Nella Basilica di San Sebastiano fuori le Mura, venerdì 6 marzo 2026, si è svolta la solenne Celebrazione Eucaristica per il centesimo anniversario della costituzione dell’Ordinariato Militare per l’Italia, istituito il 6 marzo 1925 per assicurare l’assistenza spirituale ai militari italiani.

La Santa Messa è stata presieduta dal Cardinale Lazzaro You Heung-sik, Prefetto del Dicastero per il Clero, alla presenza di cappellani militari, seminaristi dell’Ordinariato, autorità civili e militari e numerosi fedeli.

All’inizio della celebrazione S.E. Mons. Gian Franco Saba, Ordinario Militare per l’Italia, ha rivolto parole di gratitudine e stima al Cardinale Prefetto, ringraziandolo per la sua presenza e per la vicinanza del Dicastero per il Clero alla missione pastorale dell’Ordinariato.

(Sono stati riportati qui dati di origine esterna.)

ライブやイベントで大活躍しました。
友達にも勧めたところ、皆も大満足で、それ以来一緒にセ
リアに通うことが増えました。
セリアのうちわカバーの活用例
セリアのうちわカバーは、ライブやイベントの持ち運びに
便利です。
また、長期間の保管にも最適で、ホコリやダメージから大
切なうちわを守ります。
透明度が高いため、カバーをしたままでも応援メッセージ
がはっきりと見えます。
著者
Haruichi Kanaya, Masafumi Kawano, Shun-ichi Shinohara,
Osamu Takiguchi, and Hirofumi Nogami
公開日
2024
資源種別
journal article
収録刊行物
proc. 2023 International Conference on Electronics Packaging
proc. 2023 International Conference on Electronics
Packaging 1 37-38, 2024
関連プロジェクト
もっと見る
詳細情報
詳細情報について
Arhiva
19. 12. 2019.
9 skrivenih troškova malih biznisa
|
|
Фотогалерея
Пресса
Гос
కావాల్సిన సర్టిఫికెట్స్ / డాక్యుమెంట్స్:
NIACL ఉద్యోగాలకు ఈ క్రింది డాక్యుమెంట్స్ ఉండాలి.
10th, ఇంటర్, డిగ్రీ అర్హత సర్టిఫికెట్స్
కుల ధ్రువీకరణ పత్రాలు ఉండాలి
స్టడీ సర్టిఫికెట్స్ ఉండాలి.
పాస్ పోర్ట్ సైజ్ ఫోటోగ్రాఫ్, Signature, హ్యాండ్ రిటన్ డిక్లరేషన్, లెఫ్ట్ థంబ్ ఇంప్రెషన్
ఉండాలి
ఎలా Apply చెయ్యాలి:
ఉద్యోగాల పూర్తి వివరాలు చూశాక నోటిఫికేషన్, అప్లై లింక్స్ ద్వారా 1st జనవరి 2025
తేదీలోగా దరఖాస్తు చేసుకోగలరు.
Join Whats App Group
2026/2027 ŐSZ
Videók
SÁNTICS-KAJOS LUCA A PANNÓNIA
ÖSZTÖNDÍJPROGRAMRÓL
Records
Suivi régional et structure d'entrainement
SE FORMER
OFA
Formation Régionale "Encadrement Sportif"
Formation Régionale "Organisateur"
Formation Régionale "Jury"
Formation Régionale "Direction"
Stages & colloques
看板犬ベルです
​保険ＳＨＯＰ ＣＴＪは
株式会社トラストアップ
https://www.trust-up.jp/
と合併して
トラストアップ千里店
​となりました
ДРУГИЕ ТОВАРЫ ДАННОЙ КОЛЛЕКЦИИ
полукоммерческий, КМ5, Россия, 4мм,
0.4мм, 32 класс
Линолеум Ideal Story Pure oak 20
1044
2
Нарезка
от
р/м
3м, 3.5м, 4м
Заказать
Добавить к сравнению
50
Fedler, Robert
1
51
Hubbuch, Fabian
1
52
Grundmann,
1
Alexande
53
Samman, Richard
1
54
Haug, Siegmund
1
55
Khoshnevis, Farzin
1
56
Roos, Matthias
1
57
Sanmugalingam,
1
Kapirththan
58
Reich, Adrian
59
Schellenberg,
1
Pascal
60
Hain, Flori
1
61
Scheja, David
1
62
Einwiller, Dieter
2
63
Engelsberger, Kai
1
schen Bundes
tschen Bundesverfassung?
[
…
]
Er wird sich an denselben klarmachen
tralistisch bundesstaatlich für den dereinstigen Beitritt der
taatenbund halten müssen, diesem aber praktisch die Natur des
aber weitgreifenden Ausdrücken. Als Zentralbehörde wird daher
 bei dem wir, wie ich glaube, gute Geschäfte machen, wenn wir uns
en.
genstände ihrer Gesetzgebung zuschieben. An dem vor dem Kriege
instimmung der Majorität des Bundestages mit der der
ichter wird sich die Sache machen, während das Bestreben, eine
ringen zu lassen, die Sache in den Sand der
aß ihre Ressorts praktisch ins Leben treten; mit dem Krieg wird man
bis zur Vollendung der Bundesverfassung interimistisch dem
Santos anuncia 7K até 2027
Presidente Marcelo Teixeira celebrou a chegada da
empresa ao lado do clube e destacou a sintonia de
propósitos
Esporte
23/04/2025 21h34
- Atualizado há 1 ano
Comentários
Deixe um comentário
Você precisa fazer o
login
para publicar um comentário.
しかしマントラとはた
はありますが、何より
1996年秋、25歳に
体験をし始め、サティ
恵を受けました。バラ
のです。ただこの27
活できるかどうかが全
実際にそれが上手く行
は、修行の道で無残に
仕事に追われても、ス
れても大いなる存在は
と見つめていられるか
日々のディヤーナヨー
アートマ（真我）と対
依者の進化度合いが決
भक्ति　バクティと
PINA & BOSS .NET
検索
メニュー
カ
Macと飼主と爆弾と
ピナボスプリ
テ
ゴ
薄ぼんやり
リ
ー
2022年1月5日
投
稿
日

«Un secolo di presenza ecclesiale accanto ai militari»

Nel corso dell’omelia il Cardinale You ha ricordato il significato profondo di questo anniversario, definendolo un secolo di presenza ecclesiale accanto agli uomini e alle donne in uniforme.

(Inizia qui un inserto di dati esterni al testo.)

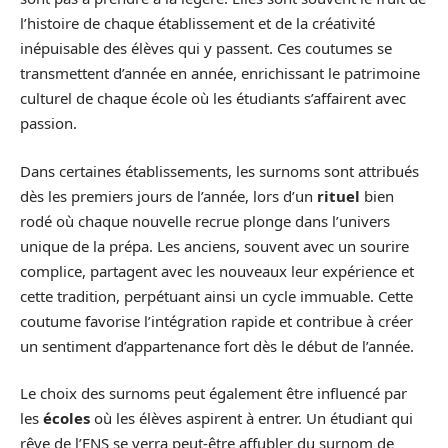
l’histoire de chaque établissement et de la créativité
inépuisable des élèves qui y passent. Ces coutumes se
transmettent d’année en année, enrichissant le patrimoine
culturel de chaque école où les étudiants s’affairent avec
passion.
Dans certaines établissements, les surnoms sont attribués
dès les premiers jours de l’année, lors d’un
rituel
bien
rodé où chaque nouvelle recrue plonge dans l’univers
unique de la prépa. Les anciens, souvent avec un sourire
complice, partagent avec les nouveaux leur expérience et
cette tradition, perpétuant ainsi un cycle immuable. Cette
coutume favorise l’intégration rapide et contribue à créer
un sentiment d’appartenance fort dès le début de l’année.
Le choix des surnoms peut également être influencé par
les
écoles
où les élèves aspirent à entrer. Un étudiant qui
rêve de l’ENS se verra peut-être affubler du surnom de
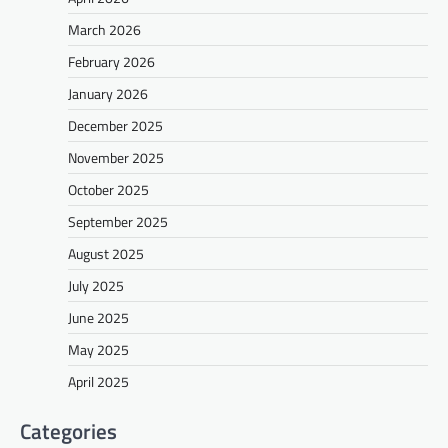
March 2026
February 2026
January 2026
December 2025
November 2025
October 2025
September 2025
August 2025
July 2025
June 2025
May 2025
April 2025
Categories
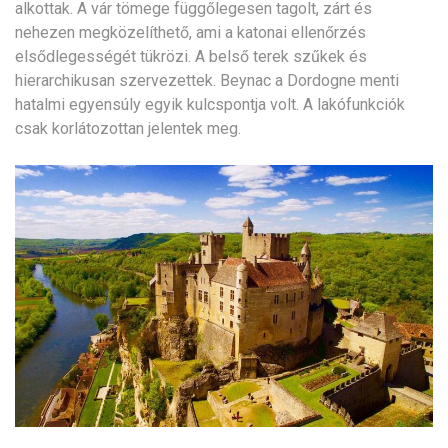
alkottak. A vár tömege függőlegesen tagolt, zárt és
nehezen megközelíthető, ami a katonai ellenőrzés
elsődlegességét tükrözi. A belső terek szűkek és
hierarchikusan szervezettek. Beynac a Dordogne menti
hatalmi egyensúly egyik kulcspontja volt. A lakófunkciók
csak korlátozottan jelentek meg.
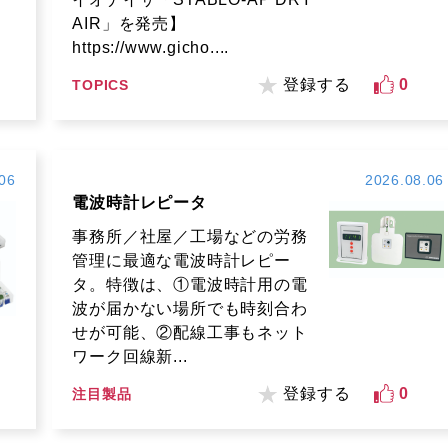
AIR」を発売】
https://www.gicho....
登録する
0
TOPICS
06
2026.08.06
電波時計レピータ
事務所／社屋／工場などの労務
管理に最適な電波時計レピー
タ。特徴は、①電波時計用の電
波が届かない場所でも時刻合わ
せが可能、②配線工事もネット
ワーク回線新...
登録する
0
注目製品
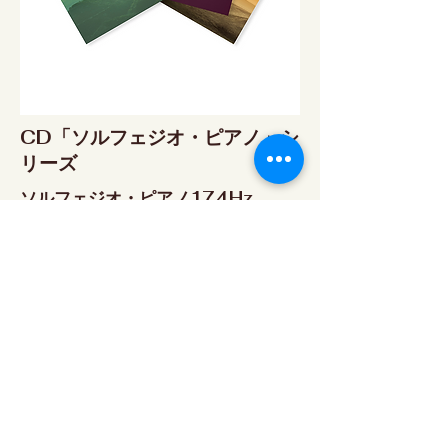
CD「ソルフェジオ・ピアノ」シ
リーズ
ソルフェジオ・ピアノ174Hz
RELAX WORLD SHOP
楽天市場 RELAX WORLD店
ソルフェジオ・ピアノ396Hz
RELAX WORLD SHOP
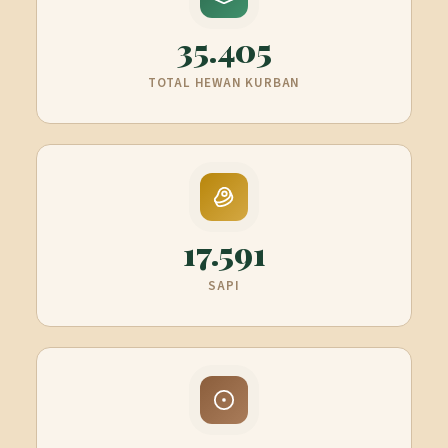
35.405
TOTAL HEWAN KURBAN
17.591
SAPI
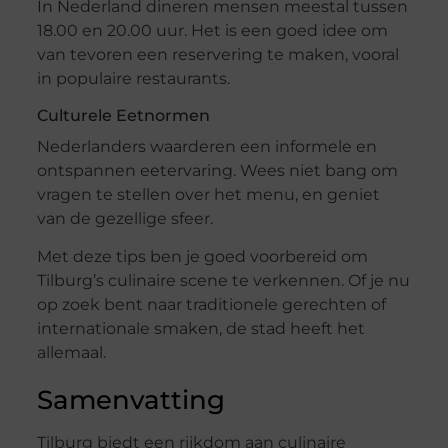
In Nederland dineren mensen meestal tussen
18.00 en 20.00 uur. Het is een goed idee om
van tevoren een reservering te maken, vooral
in populaire restaurants.
Culturele Eetnormen
Nederlanders waarderen een informele en
ontspannen eetervaring. Wees niet bang om
vragen te stellen over het menu, en geniet
van de gezellige sfeer.
Met deze tips ben je goed voorbereid om
Tilburg’s culinaire scene te verkennen. Of je nu
op zoek bent naar traditionele gerechten of
internationale smaken, de stad heeft het
allemaal.
Samenvatting
Tilburg biedt een rijkdom aan culinaire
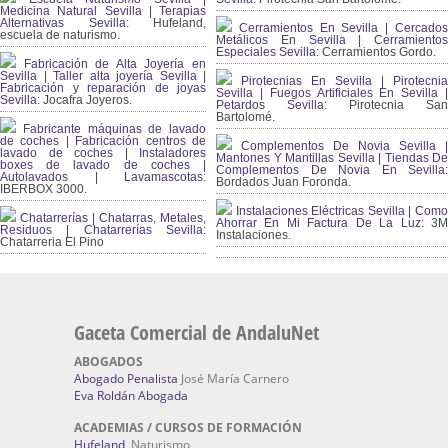
Medicina Natural Sevilla | Terapias
Alternativas Sevilla
: Hufeland,
Cerramientos En Sevilla | Cercados
escuela de naturismo.
Metálicos En Sevilla | Cerramientos
Especiales Sevilla:
Cerramientos Gordo.
Fabricación de Alta Joyería en
Sevilla | Taller alta joyería Sevilla |
Pirotecnias En Sevilla | Pirotecnia
Fabricación y reparación de joyas
Sevilla | Fuegos Artificiales En Sevilla |
Sevilla:
Jocafra Joyeros.
Petardos Sevilla:
Pirotecnia San
Bartolomé.
Fabricante máquinas de lavado
de coches | Fabricación centros de
Complementos De Novia Sevilla |
lavado de coches | Instaladores
Mantones Y Mantillas Sevilla | Tiendas De
boxes de lavado de coches |
Complementos De Novia En Sevilla:
Autolavados | Lavamascotas:
Bordados Juan Foronda.
IBERBOX 3000.
Instalaciones Eléctricas Sevilla | Como
Chatarrerías | Chatarras, Metales,
Ahorrar En Mi Factura De La Luz:
3
Residuos | Chatarrerías Sevilla:
Instalaciones.
Chatarreria El Pino
Gaceta Comercial de AndaluNet
ABOGADOS
Abogado Penalista
José María Carnero
Eva Roldán Abogada
ACADEMIAS / CURSOS DE FORMACIÓN
Hufeland
, Naturismo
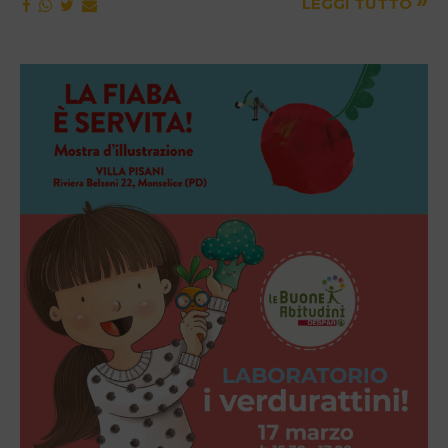
»
LEGGI TUTTO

«Celebriamo il centesimo anniversario della costituzione dell’Ordinariato Militare per l’Italia: un secolo di presenza ecclesiale inter arma, cent’anni nei quali la Chiesa ha camminato accanto agli uomini e alle donne in uniforme, offrendo una vera e propria compagnia spirituale».

Richiamando il tema scelto per il centenario – “Inter arma, caritas. L’assistenza spirituale tra memoria e profezia” – il Prefetto del Dicastero per il Clero ha sottolineato che proprio nei contesti segnati dalla fatica e dalla tensione la carità cristiana diventa testimonianza concreta di prossimità.

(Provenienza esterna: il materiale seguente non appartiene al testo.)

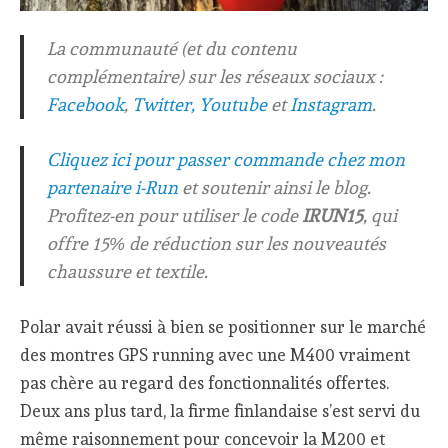
La communauté (et du contenu
complémentaire) sur les réseaux sociaux :
Facebook
,
Twitter,
Youtube
et
Instagram
.
Cliquez ici pour passer commande chez mon
partenaire i-Run
et soutenir ainsi le blog.
Profitez-en pour utiliser le code
IRUN15
, qui
offre 15% de réduction sur les nouveautés
chaussure et textile.
Polar avait réussi à bien se positionner sur le marché
des montres GPS running avec une M400 vraiment
pas chère au regard des fonctionnalités offertes.
Deux ans plus tard, la firme finlandaise s’est servi du
même raisonnement pour concevoir la M200 et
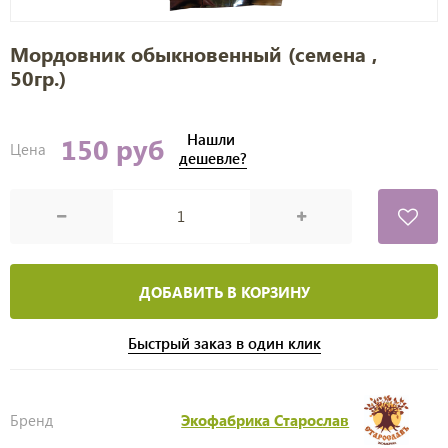
Мордовник обыкновенный (семена ,
50гр.)
Нашли
150 руб
Цена
дешевле?
ДОБАВИТЬ В КОРЗИНУ
Быстрый заказ в один клик
Бренд
Экофабрика Старослав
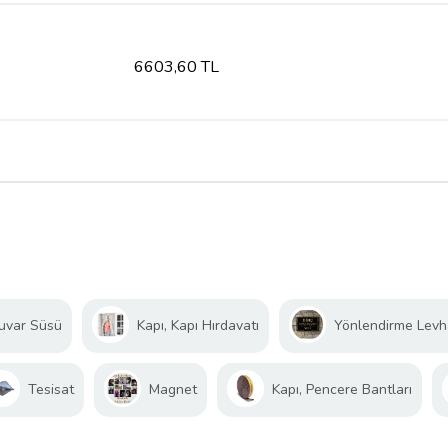
6603,60 TL
uvar Süsü
Kapı, Kapı Hırdavatı
Yönlendirme Levhas
Tesisat
Magnet
Kapı, Pencere Bantları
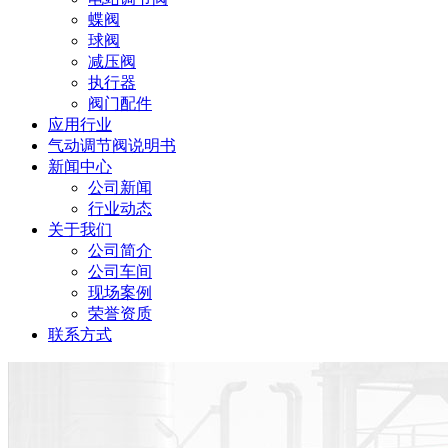
蝶阀
球阀
减压阀
执行器
阀门配件
应用行业
气动调节阀说明书
新闻中心
公司新闻
行业动态
关于我们
公司简介
公司车间
现场案例
荣誉资质
联系方式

Il ministero dei cappellani militari

Rivolgendosi ai cappellani militari, il Cardinale You ha evidenziato la dimensione spirituale e missionaria del loro servizio pastorale. «Voi siete chiamati a portare Cristo là dove la vita è esposta e le coscienze sono provate. Non portate semplicemente parole di consolazione umana: siete chiamati a essere teofori, portatori di Dio e della sua salvezza». Il Cardinale ha inoltre ricordato che il servizio pastorale nell’Ordinariato ha anche una forte dimensione vocazionale, capace di accompagnare e sostenere i giovani nel discernimento della propria chiamata.

La testimonianza personale del Cardinale

Durante l’omelia, il Prefetto ha condiviso anche una significativa esperienza della propria vita, risalente al periodo del servizio militare in Corea, quando da seminarista si trovò in una zona vicina al confine con la Corea del Nord. In quel contesto, impossibilitati a partecipare alla Messa domenicale, lui e alcuni commilitoni iniziarono a riunirsi per ascoltare insieme la Parola di Dio e pregare.

«Eravamo in quattro; poi diventammo dieci, poi molti di più. Alla fine di quell’anno diversi commilitoni chiesero il Battesimo. Ho sperimentato che la Parola di Dio è viva e capace di toccare i cuori anche nei luoghi più inattesi». Da questa esperienza nasce, ha spiegato il Cardinale, una sintesi semplice e profonda della vita cristiana: «Un solo libro, il Vangelo; una sola legge, il comandamento dell’amore; un solo Maestro, Gesù».

Profezia di pace in un mondo segnato dai conflitti

Il Cardinale Lazzaro ha infine richiamato il valore della fraternità sacerdotale e della formazione permanente del clero militare, sottolineando come la missione dei cappellani si svolga in contesti complessi, spesso segnati da tensioni internazionali e sfide etiche. In questo scenario, ha concluso, la presenza dei cappellani militari è chiamata a essere segno di speranza e profezia di pace: «In un contesto globale segnato da tensioni e conflitti, la vostra presenza è chiamata a essere profezia di pace. Inter arma, caritas: la vera forza non è nelle armi, ma nella carità».

La celebrazione del centenario ha così rappresentato un momento di memoria e di rinnovato impegno della Chiesa a camminare accanto agli uomini e alle donne delle Forze Armate, accompagnandoli spiritualmente nel loro servizio al bene comune.